Oneika Raymond, host of two digital series from the Travel Channel – “Big City, Little Budget” and “One Bag and You’re Out” – and a well-known blogger discussed this subject at the Association of National Advertisers’ (ANA) 2019 Influencer Marketing Conference.

Having worked with marketers like financial services provider American Express, beverage giant Coca-Cola, electronics firm Sony and carmaker Toyota on assignments in over 115 countries, Raymond knows what a good tie-up looks like.

And moving beyond short-term affiliations is generally a beneficial approach, she asserted: “It doesn't serve me as an influencer to do a one-off campaign,” Raymond said. (For more, read WARC’s in-depth report: An influencer’s six tips for building meaningful brand partnerships.)

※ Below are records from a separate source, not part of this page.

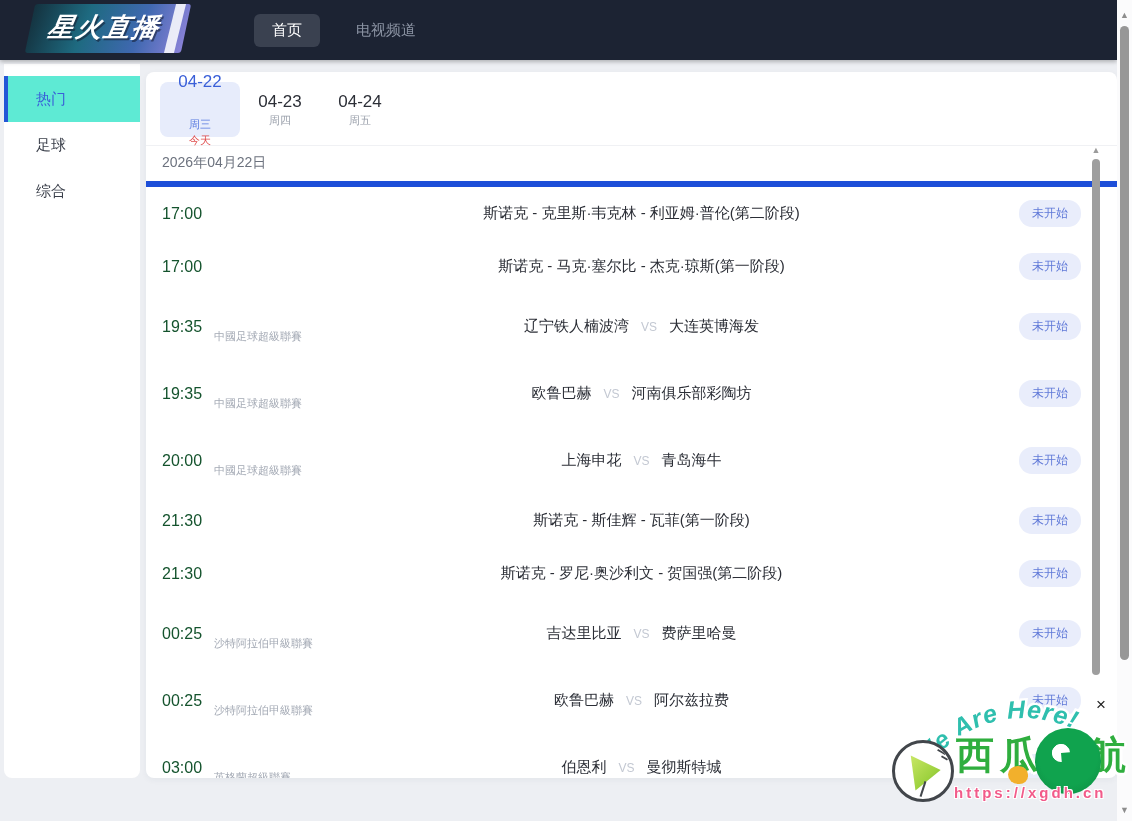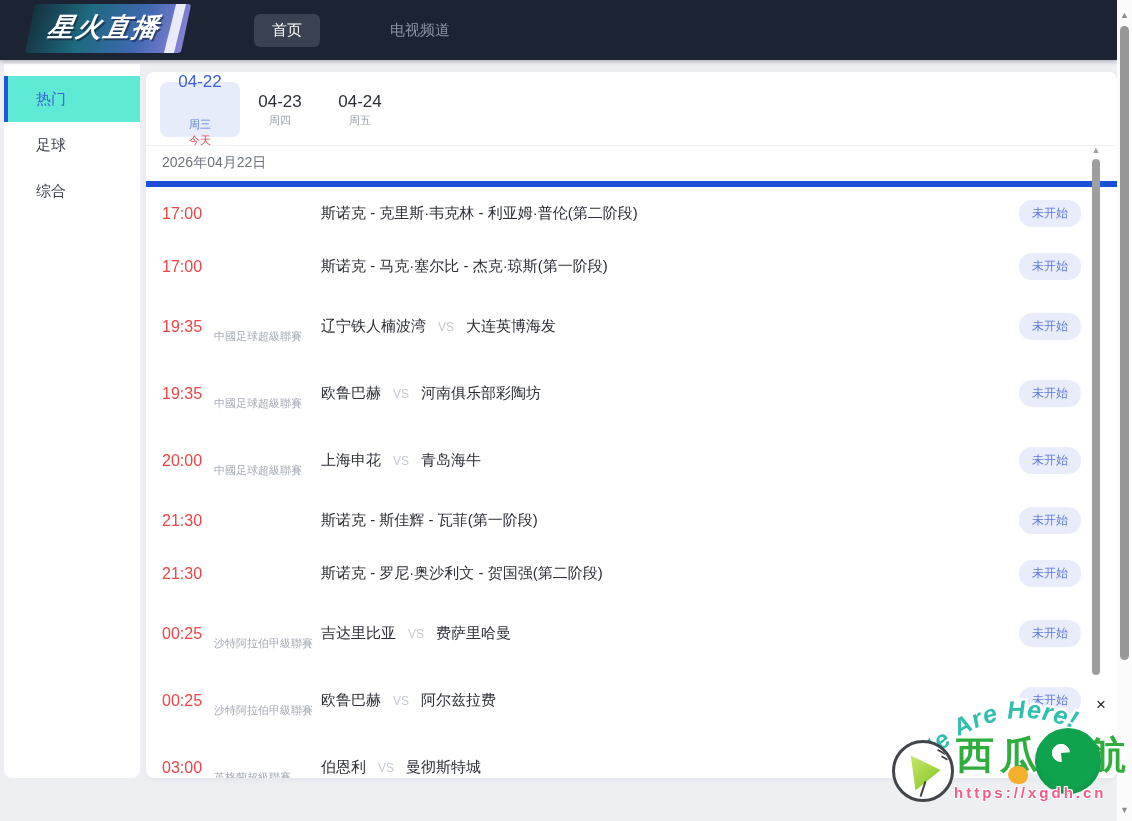"电视频道" .nav-btn.plain { margin-left: 34px -> none }
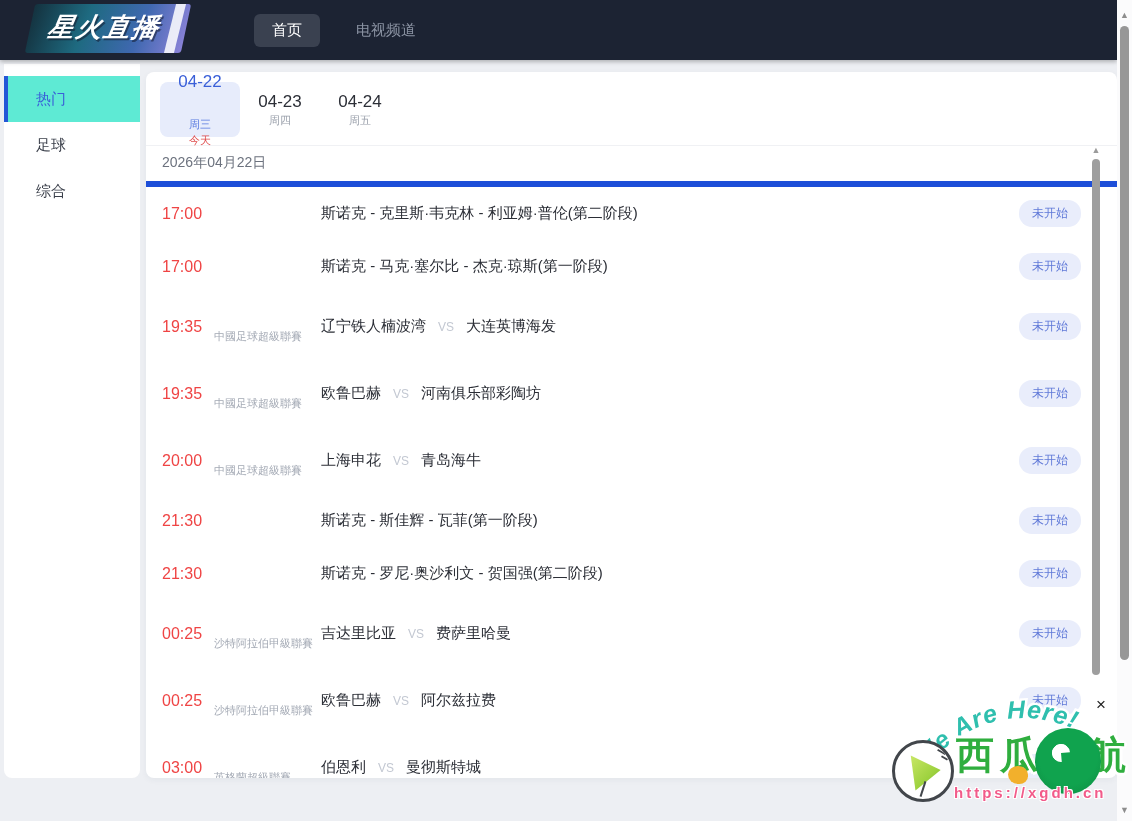"17:00" .time { color: #ef4444 -> #14532d }
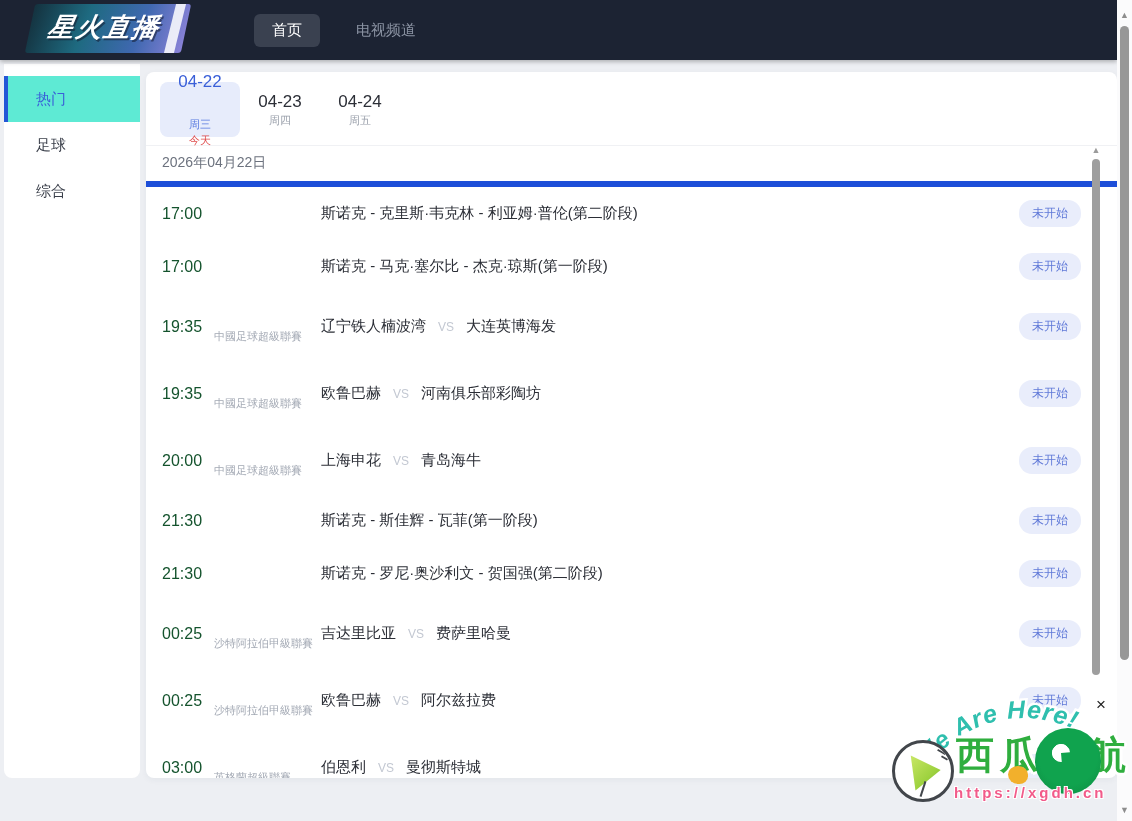"斯诺克 - 克里斯·韦克林 - 利亚姆·普伦(第二阶段)" .center-col { justify-content: none -> center }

For marketers, she further ventured, “If you employ an influencer on a six-month on 12-month term, you can better ensure the brand messaging stays alive over that duration.”

Logistics and logic support this model: “It makes way more sense to employ ten influencers for six to 12 months, rather than employing 50 people for two weeks. Yes, you may get that spike, that burst. But the cycle moves along really quickly.

“If you want your brand to be on the lips and on the minds of consumers, the influencer engagement needs to be enduring; it needs to be something that occurs at various times, as opposed to just one major push,” said Raymond.

Analysis of influencer marketing, Raymond continued, too often is grounded on quantitative indices instead of qualitative impact: “They focus almost singularly on numbers, not on engagement,” she said.

The problem with that approach? “We are in the time of the micro-influencer. Kim Kardashian is cute, but we're kind of over her. We may like her photos, but we know that she's not going to engage with us.”

But send a message to an influencer who pays more attention to her audience, and there is a strong possibility that they are “going to give you the time of day.”